Given the widespread media coverage of cyber attacks and the cyber threat to organisations, there is a common misconception that many of these system failures are caused by security incidents. Research by IBM suggests that whilst by cyber security does present a risk to IT resilience, this is outweighed by human error and system failure[i].

The IT resilience challenges in the industry will present opportunities for some. The growing challenger bank market (new entrants to the market such as Metro Bank or Virgin Money) often do not have the same level of legacy IT environment, presenting the opportunity to be more agile and responsive to market needs. Many are also looking at alternative business models, including outsourcing IT as a service to banking platform providers. Some of these approaches do have different risks associated to them, but the greater flexibility for them to develop alternative operating models gives them the opportunity for competitive advantage in the future. The incumbent ‘big 4’ banks in the U.K. will no doubt be watching Apple Pay over their shoulders to see how the product develops over the coming years and the threat that it poses to more conventional banking.

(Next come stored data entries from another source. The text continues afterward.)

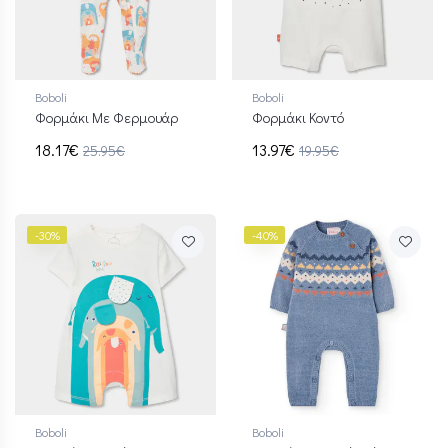
Boboli
Boboli
Φορμάκι Με Φερμουάρ
Φορμάκι Κοντό
18.17€
13.97€
25.95€
19.95€
-30%
-40%
Boboli
Boboli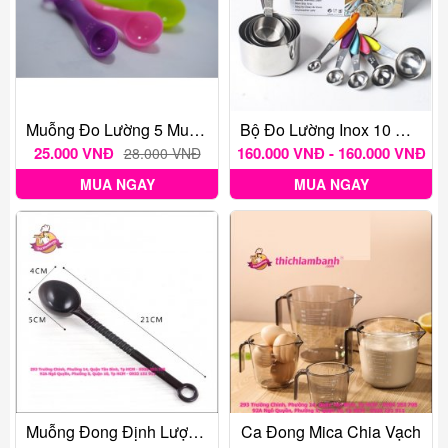
Muỗng Đo Lường 5 Muỗng G/ml Sắc Màu
Bộ Đo Lường Inox 10 Muỗng Tsp/cup
25.000 VNĐ
160.000 VNĐ - 160.000 VNĐ
28.000 VNĐ
MUA NGAY
MUA NGAY
Muỗng Đong Định Lượng 10g
Ca Đong Mica Chia Vạch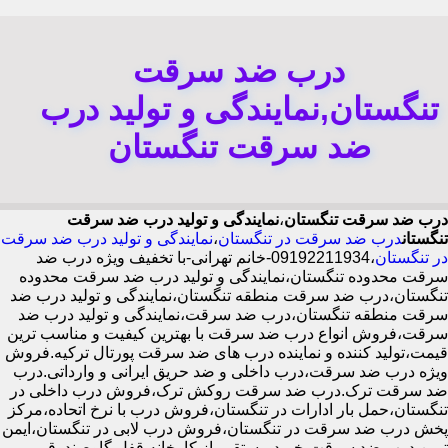
درب ضد سرقت
تنگستان,نمایندگی و تولید درب
ضد سرقت تنگستان
درب ضد سرقت تنگستان
،
نمایندگی و تولید درب ضد سرقت
تنگستان
درب ضد سرقت در تنگستان
،
نمایندگی و تولید درب ضد سرقت
در تنگستان
،09192211934-خانم تهرانی-با تخفیف ویژه درب ضد
سرقت محدوده تنگستان،نمایندگی و تولید درب ضد سرقت محدوده
تنگستان،درب ضد سرقت منطقه تنگستان،نمایندگی و تولید درب ضد
سرقت منطقه تنگستان،درب ضد سرقت،نمایندگی و تولید درب ضد
سرقت،فروش انواع درب ضد سرقت با بهترین کیفیت و مناسب ترین
قیمت،تولید کننده و نماینده درب های ضد سرقت پورتال ترکیه.فروش
ویژه درب ضد سرقت،درب داخلی و ضد حریق ایرانی و وارداتی.درب
ضد سرقت ترک.درب ضد سرقت روکش ترک،فروش درب داخلی در
تنگستان،حمل بار ادارات در تنگستان،فروش درب با نرخ اتحاده،مرکز
پخش درب ضد سرقت در تنگستان،فروش درب لابی در تنگستان،ایمن
ترین درب ضد سرقت-خرید مستقیم از کارخانه قفل گاوصندوقی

So how can banks most effectively try and address these issues? There is no one solution to solving the problem, although investment in ageing IT infrastructure and testing of resilience is obviously important. Given the size and complexity of the IT environments within even mid-sized banking organisations, focusing investment in the right places will be key. In our experience within the industry, IT risk management practices within even some of the larger global banking organisations continue to be poorly aligned to operational risk. Unless the interdependencies between underlying IT infrastructure, business applications and the services and business processes can be effectively understood and managed, it is difficult for business executives to fully understand the areas on which to focus, making large scale investment more challenging.

With the increase in large scale incidents, it is not surprising to see increased scrutiny coming from the financial regulators. We are seeing increased fines coming from the Financial Conduct Authority (FCA) and IT resilience is included within the FCA’s seven-forward looking areas of focus for 2015/16. This is particularly the case where failover has a direct impact on customers and is evident from the 2014 fines for some well-known banks. The FCA attributes the failures in the banks’ IT risk management processes over system change and design processes.

In order to address these risks, executives need to understand and clearly articulate the benefits and risks associated to IT resilience programmes and then develop a manageable roadmap for the future. Without this clear approach, these system failures are likely to become increasingly common and regulatory oversight will increase.